Back to Yongba, I could see his excitements still fresh when he remembered about that tourist. It made me wonder too about how his life could have been now. But this time with his excitement was the apparent pain of not being with his supposedly adopted father to live an American dream. Like this young gentleman, I’m still excited at the thought of ‘if only I had taken Math along with Biology in my Pre-University level’. I might have worked hard on my Physics too and had other options to choose. If not a Doctor, I might have been living my other dream (among many) of working as an astrophysicist. Well, it’s always hard to deal with the “could-have-beens” in our life.

This takes me to our constant companion of life: fear! Fear of the unwilling risk, fear of the risked outcomes, and fear of the fear affecting almost every decision we make in the end. There was this constant fear that taking both Math and Biology would mean dividing my study time for two subjects and risking low grades in both.
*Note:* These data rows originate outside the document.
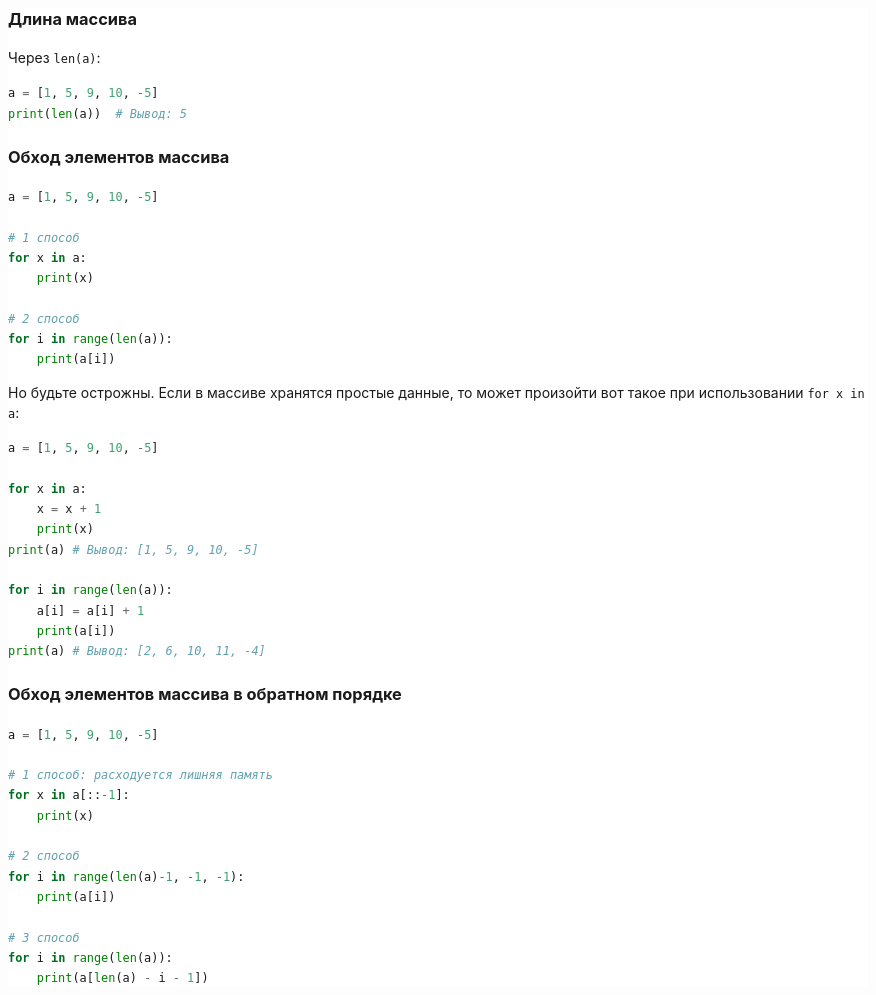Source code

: ### Длина массива

Через `len(a)`:

```python
a = [1, 5, 9, 10, -5]
print(len(a))  # Вывод: 5
```

### Обход элементов массива

```python
a = [1, 5, 9, 10, -5]

# 1 способ
for x in a:
    print(x)

# 2 способ
for i in range(len(a)):
    print(a[i])
```

Но будьте острожны. Если в массиве хранятся простые данные, то может произойти вот такое при использовании `for x in a`:

```python
a = [1, 5, 9, 10, -5]

for x in a:
    x = x + 1
    print(x)
print(a) # Вывод: [1, 5, 9, 10, -5]

for i in range(len(a)):
    a[i] = a[i] + 1
    print(a[i])
print(a) # Вывод: [2, 6, 10, 11, -4]
```

### Обход элементов массива в обратном порядке

```python
a = [1, 5, 9, 10, -5]

# 1 способ: расходуется лишняя память
for x in a[::-1]:
    print(x)

# 2 способ
for i in range(len(a)-1, -1, -1):
    print(a[i])

# 3 способ
for i in range(len(a)):
    print(a[len(a) - i - 1])
```
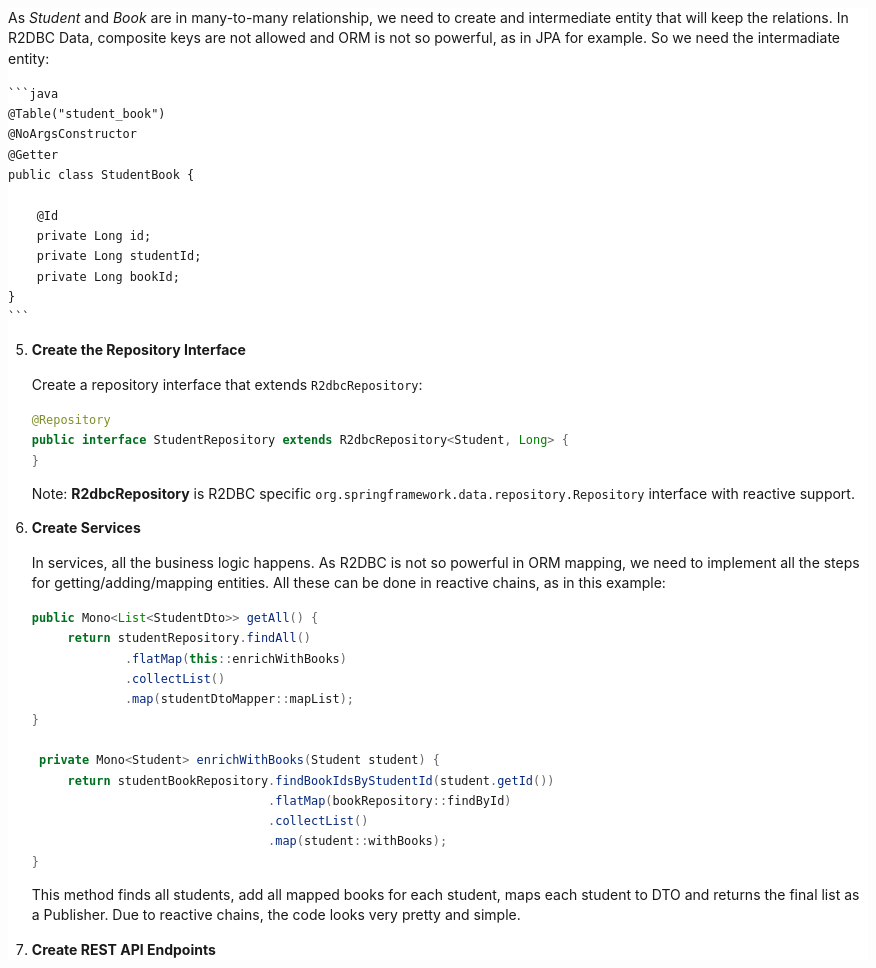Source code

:    As *Student* and *Book* are in many-to-many relationship, we need to create and intermediate entity that will keep the relations. In R2DBC Data, composite keys are not allowed and ORM is not so powerful, as in JPA       for example. So we need the intermadiate entity:

    ```java
    @Table("student_book")
    @NoArgsConstructor
    @Getter
    public class StudentBook {
    
        @Id
        private Long id;
        private Long studentId;
        private Long bookId;
    }
    ```

5. **Create the Repository Interface**

   Create a repository interface that extends `R2dbcRepository`:

   ```java
   @Repository
   public interface StudentRepository extends R2dbcRepository<Student, Long> {
   }
   ```

   Note: **R2dbcRepository** is R2DBC specific `org.springframework.data.repository.Repository` interface with reactive support.

6. **Create Services**

   In services, all the business logic happens. As R2DBC is not so powerful in ORM mapping, we need to implement all the steps for getting/adding/mapping entities. All these can be done in reactive chains, as in this       example:

   ```java
   public Mono<List<StudentDto>> getAll() {
        return studentRepository.findAll()
                .flatMap(this::enrichWithBooks)
                .collectList()
                .map(studentDtoMapper::mapList);
   }

    private Mono<Student> enrichWithBooks(Student student) {
        return studentBookRepository.findBookIdsByStudentId(student.getId())
                                    .flatMap(bookRepository::findById)
                                    .collectList()
                                    .map(student::withBooks);
   }
   ```

   This method finds all students, add all mapped books for each student, maps each student to DTO and returns the final list as a Publisher. Due to reactive chains, the code looks very pretty and simple.

7. **Create REST API Endpoints**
My fear of Calculus and low grades in Math made me opt for Biology. Because of this fear, we land up having all those could-have-beens waiting in line in our life hoping that we will find what we have been chasing. We are not ready to let go every thoughts that we so apprehensively built in our mind because of the fear of what we could be missing. This very fear shapes all side of our lives, from choosing a subject to study to choosing a career, from falling in love to choosing the right soul mate and everything in-between in the journey of our life. There is always a fear accompanying us in everything that we dream about.

Do you wanna know if I ever missed on some of the best moments in my life because of it? Of course, I did miss; the undersized opportunity of working for NASA or having the title “Dr.” in front of my name…LOL..I still dread to realize the fact of losing what I never had or what I never really found. Sometimes when I look back on my life, I’m disappointed that I didn’t make an honest effort to make many things (things that mattered and I might have really wanted) happen. There are decisions that I pulled an upset for myself. Personally it cuts me with my every could-have-beens that I’ve so long added and accumulated in my list. All the chances I never took, the relationships I was afraid to have and sometimes the decisions I waited too long to make. In my chase of perfection, I was too scared of being not-good-enough. In my pursuit of happiness, I was afraid of denial. And in my search for an idyllic life, I had insecurities of life per se. 

I’m still wondering how Yongba might have grown up to be. And I wonder about all the dreams I never pursued.

Now I have this slow realization of how our life’s not all haha-heehee. The paradox of life will always be there; moment of bliss taking you into heart-rending sadness. It’s like that line, “Just like a seesaw always teetering on end finding joy then sorrow then joy again”. The possibility of getting into the contradictory situation has always been there (at least for me). Many things in my life have quite turned out because of all the boundaries that I set for myself. I’ve encountered high and lows, bumped into both success and failures. I‘ve been the victim of my obvious and hidden choices. But I’m glad that I got to learn my lessons if not late: to take risk and avoid having those moments of regret for not giving it a try. Universe, as we know by now, has its own way of throwing challenges on our way as much as she pleases. The choice is finally ours to make: to embrace the challenges, seize the opportunity and take the plunge. I say overcome your fears and take it on!

You only come through stronger when you thought you couldn’t cope with more. So, until next time, step out and live your life saying ‘at least I tried’.


...Caterpillar in the tree
How you wonder who you'll be
Can't go far but you can always dream...


Could-have-been-Dr.JC!

PS. Well, now I’m certain that, had I met this American adopted Yongba now, he must have talked to me with his American accent: Howdy ma'am?